For the first time ever, bonds sold by the UK government would average a yield of below zero after the Debt Management Office auctioned £3.75BN of gilts (UK government bonds) for maturity in July 2023, with an average yield of -0.003%.
Investors will receive annual interest of 0.75%, but they paid above face value for the bond so the cash return will be less than they have lent if they hold the debt to maturity.
Considering the now non-existent return on government debt, gilts will appear to be a highly unattractive investment vehicle for foreign investors.

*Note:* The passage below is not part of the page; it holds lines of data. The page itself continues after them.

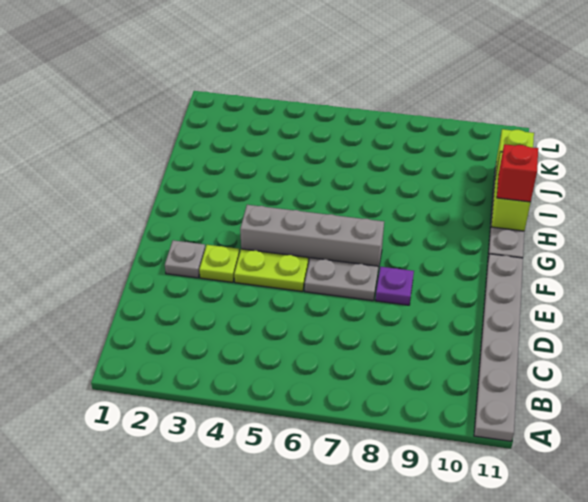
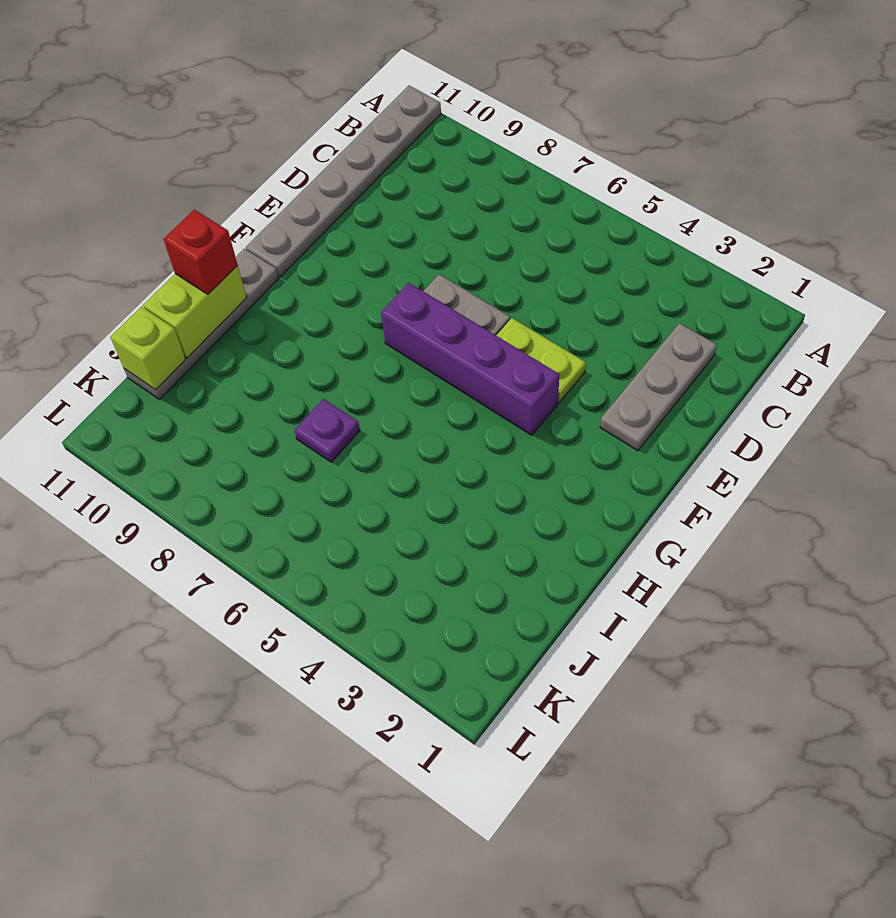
grey 1x1 plate [165,240,205,278] -> grey 1x3 plate [600,323,717,451]
lime 1x1 plate [199,245,240,282] -> none
purple 1x1 plate [375,267,414,305] -> purple 1x1 plate moved to [295,399,360,462]
grey 1x4 brick [240,205,384,271] -> purple 1x4 brick [381,283,559,435]

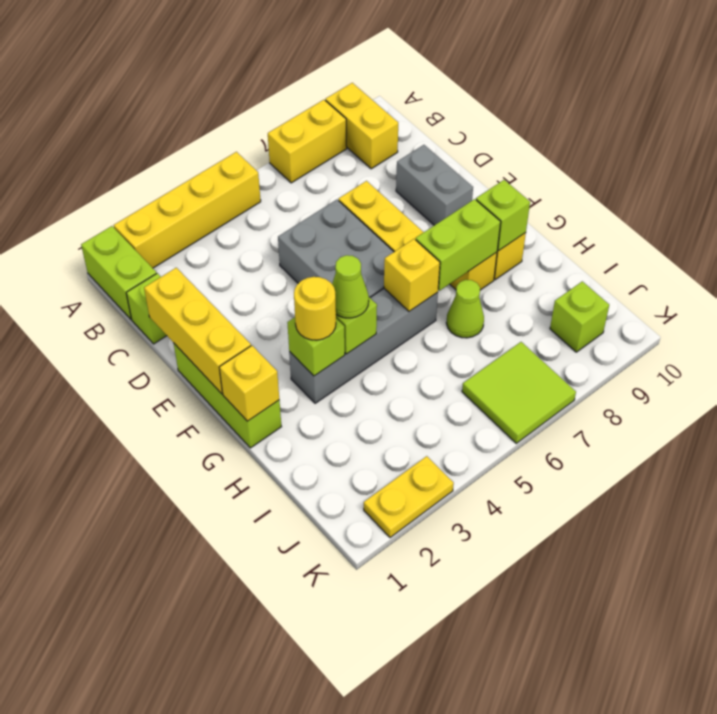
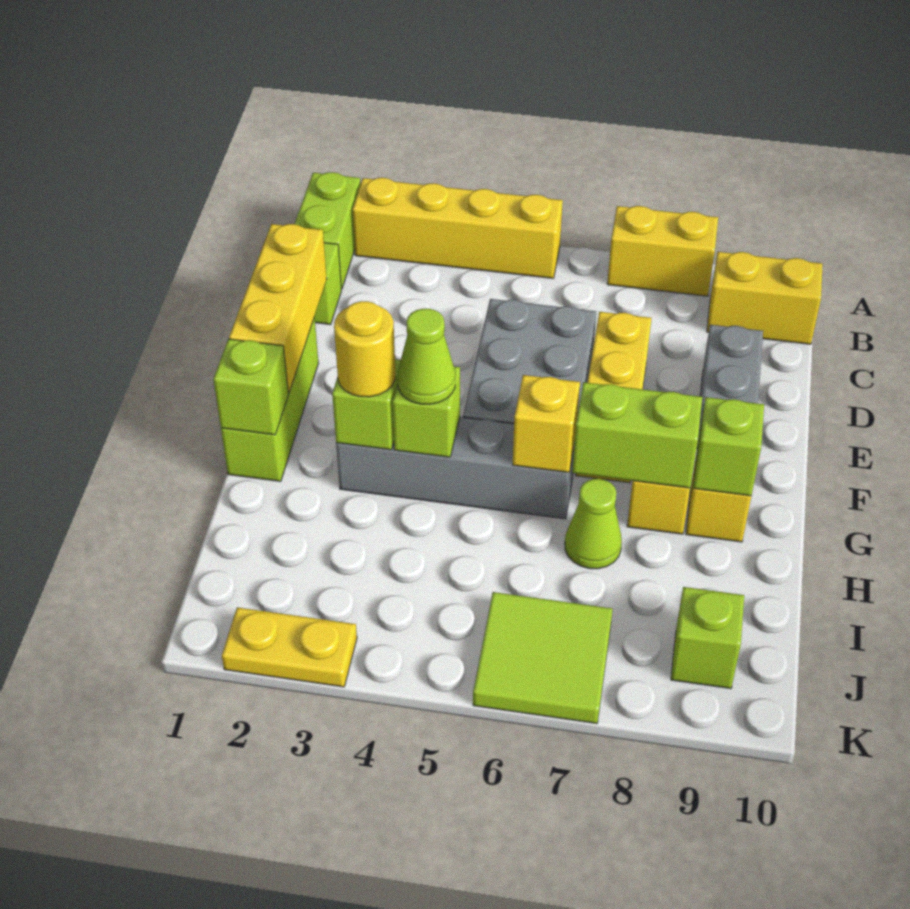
yellow 1x2 brick [325,83,398,169] -> yellow 1x2 brick turned to [707,252,823,344]
yellow 1x1 brick [219,346,279,421] -> lime 1x1 brick [213,339,289,435]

This matters for Sterling as the currency has over decades derived value from the steady demand for UK government debt from international investors; the negative yield now on offer means the currency has lost a significant pillar of support.
Shaun Osborne, Senior FX Strategist at Scotiabank says the Pound's relative underperformance could have "negative rates to blame after the UK today sold bonds at a negative yield for the first time ever".

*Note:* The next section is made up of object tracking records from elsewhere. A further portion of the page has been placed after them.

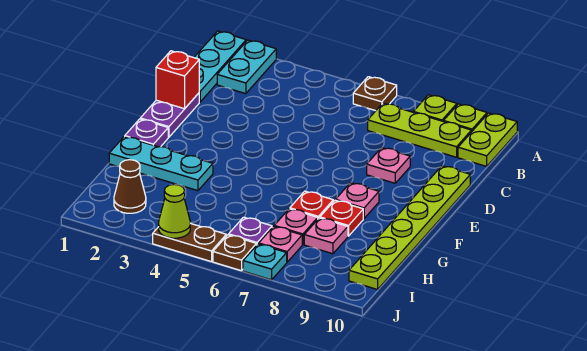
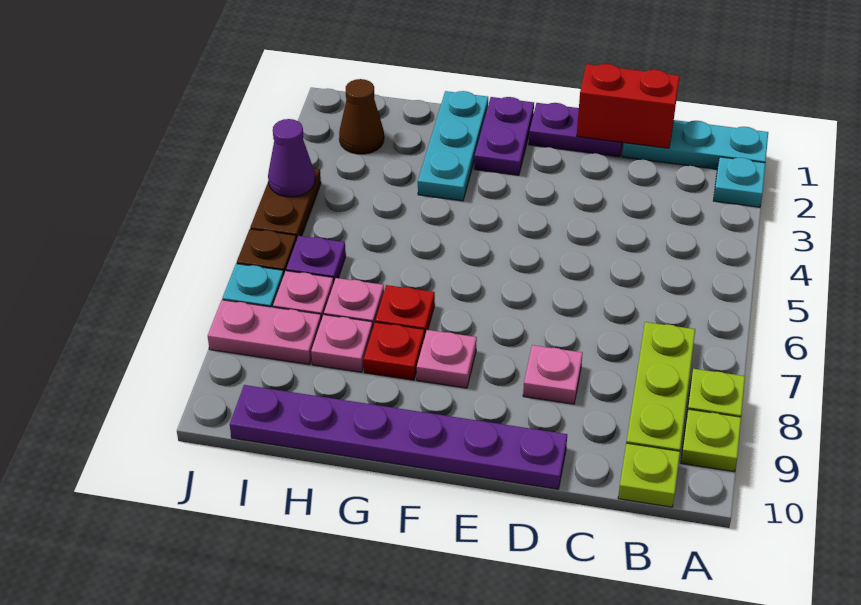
cyan 1x2 plate [217,40,276,94] -> cyan 1x1 plate [713,157,765,207]
brown 1x1 plate [353,77,397,111] -> none
lime 1x2 plate [458,113,517,166] -> lime 1x1 plate [618,443,680,507]
red 1x1 brick [156,51,199,109] -> red 1x2 brick [577,64,679,148]
lime 1x6 plate [349,166,470,290] -> purple 1x6 plate [230,385,567,489]
purple 1x1 plate [125,119,168,147] -> purple 1x2 plate [474,97,534,175]
none -> pink 1x2 plate [208,300,321,365]
lime 1x1 cone [159,184,190,238] -> purple 1x1 cone [268,119,315,197]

The Pound-to-Euro exchange rate reversed recent gains and fell back to 1.1150 as markets grappled with the developments in UK debt markets, but the downside pressure is also aided by a more sustained and broad-based bid for the Euro.
The Euro has taken on more of a shine since Monday's news that Germany and France would back a new bailout fund for the European Union, valued at €500BN.
For the first time in its history members of the EU looks set to collateralise risk and issue an EU bond to raise money aimed at helping poorer member states recover from the economic effects of the coronacrisis.
"The German side abandons its resistance against a joint debt sharing. This about-turn might seem questionable on a regulatory front but as far as the evaluation of the FX market is concerned an important player has changed sides to the camp of all those who do not want to leave all the work to the ECB any longer," says Ulrich Leuchtmann, Head of FX and Commodity Research at Commerzbank.
Leuchtmann says the developments do not yet represent a game changer for the Euro, but this step by European leaders does nevertheless provide an element of support going forward.